I trudged along the graveled road, towards the bus stop, in the chilly January morning, alone. It was still dark, as even the sun was lassitude stricken, the morning breeze forcing it to stay beneath the horizon. I pulled my blazer closer.
The whole colony seemed frozen. Even the stray dogs dug deep into themselves, blanketing the cold. The lifelessness haunted me. I missed dad. I missed the way he used to accompany me, upto the bus stop, listening to my stories. While my friends used to taunt me, laughing off at the way I still depended on dad to follow me everywhere, even to the bus stop, I had always found it as the best part of the day.
I missed him wearing his fat Eskimo jacket (which I hated considering it was totally out of fashion), shielding him from the cold. I felt my eyes getting moist as I thought of him lying alone in the cold grave, and my shear helplessness whimpered me.
“Are you heading to the bus stop, kid?” someone called out.
I turned around and found an old man rubbing hands as he smiled in my direction. I looked around to see whom he was talking to.

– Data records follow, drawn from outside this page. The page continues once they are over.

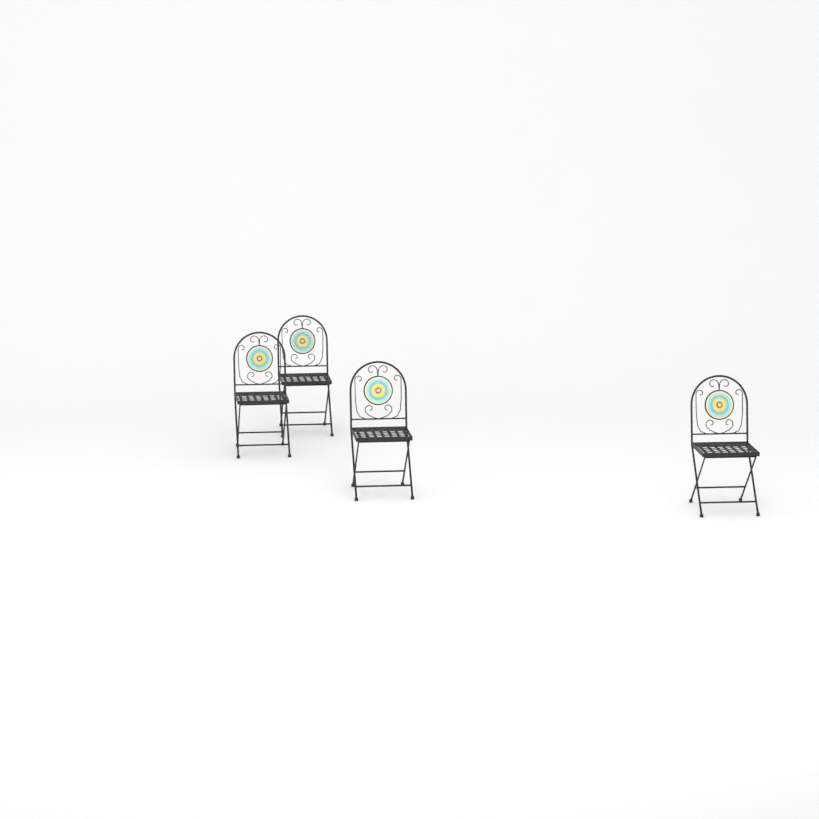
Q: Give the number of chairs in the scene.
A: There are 4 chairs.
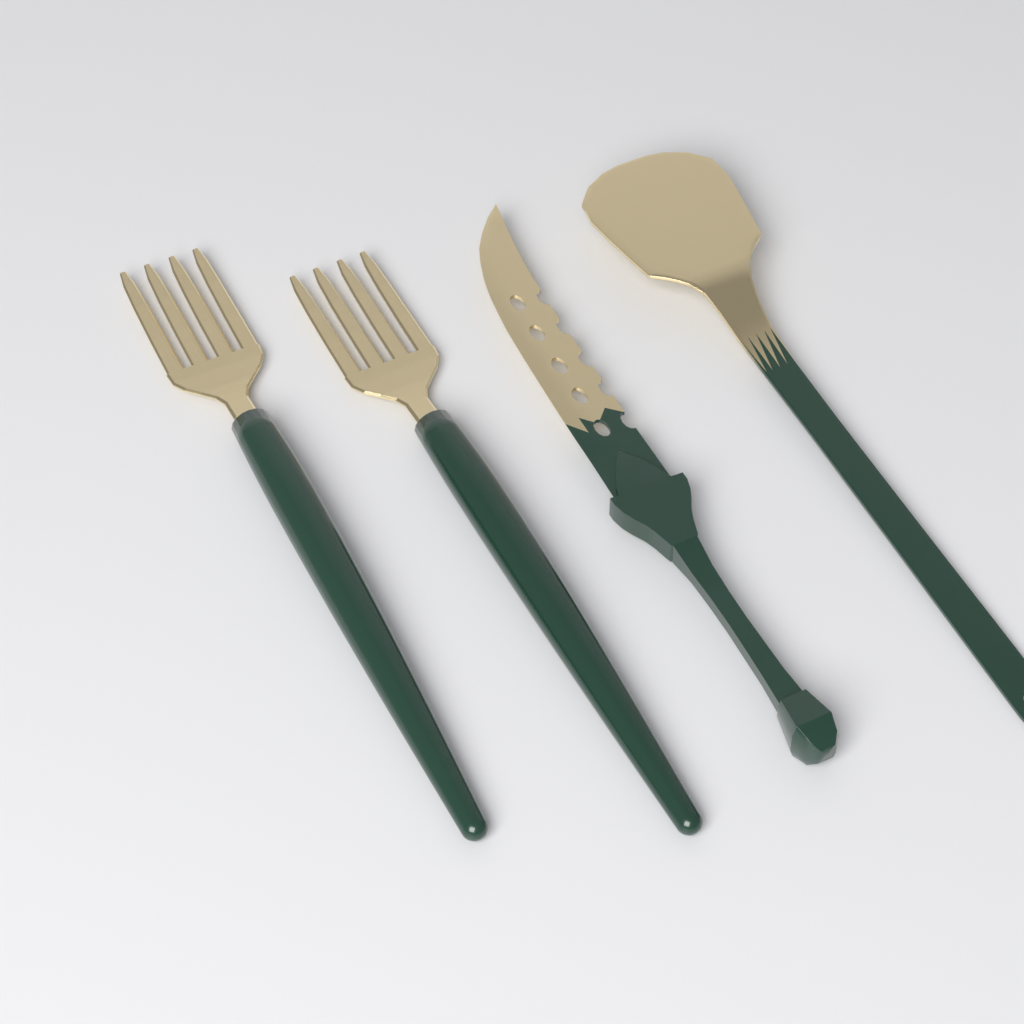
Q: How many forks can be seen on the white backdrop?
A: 2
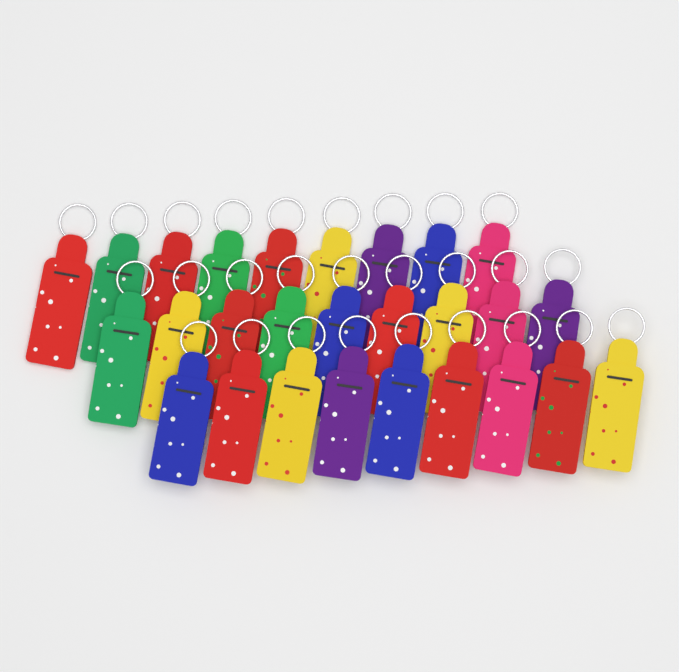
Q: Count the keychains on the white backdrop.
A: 27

“Are you talking to me?” I asked him through hand gestures.
“Yes yes.. to you only..” he said aloud, surprising me.
“Yeah…!” I replied, partly confused whether to continue walking or stop and talk to him.
“DON’T TALK TO STRANGERS” mom’s words to her chatty little girl echoed in my brain. Still i stood there transfixed, not knowing what to do.
He walked up towards me, and shouted, “Come on, I’d accompany you to the Bus stop.”
I felt awkward at his loudness, but then looking at his age, I felt his hearing was a little impaired and guessed he considered the rest of the world to be the same!
“Yeah… sure…” I shouted back smiling.
All the way till the bus stop, he walked with me, talking aloud. He didn’t ask me my name, neither did I ask his whereabouts. Soon the other busmates were there, and they looked at my new company, laughing and nodding heads.
“You go and join them, I’m fine here.” The old man announced.
I looked at him in awe. It was exactly what my dad used to say while standing with me.
Afraid of the lump in my throat, I nodded him a “No”.
He smiled… Exactly the same contended smile dad used to give me when I would scold him at asking me to leave him and join friends.
“You the best Amigo, Dadda!!!” my heart whispered aloud, my usual dialogue to dad, silently.
And he smiled almost in reflex, as if reading my heart.
I smiled back, perplexed. As the bus approached, he blessed me a good day. I thanked him and moved towards the stop.
Boarding the bus, I sat at my usual window seat, from where I used to wave Dad goodbye.
From the tinted pane of the bus, I saw him still standing there. He looked exactly at my window, trying to eye me.
As the bus started to move, I felt my heart getting heavier. I saw his eyes desperately searching for me, but the tainted glasses rendered him helpless.
As the bust left the stop, I felt an out surge of emotions. Opening the window frantically, I waved out to him. He smiled, a sunny smile that could light up the whole universe and waved back to me.
Hot tears gushed my cheeks as I sank back into the bus seat. I left the window open, letting the coldness lighten up my sunken soul.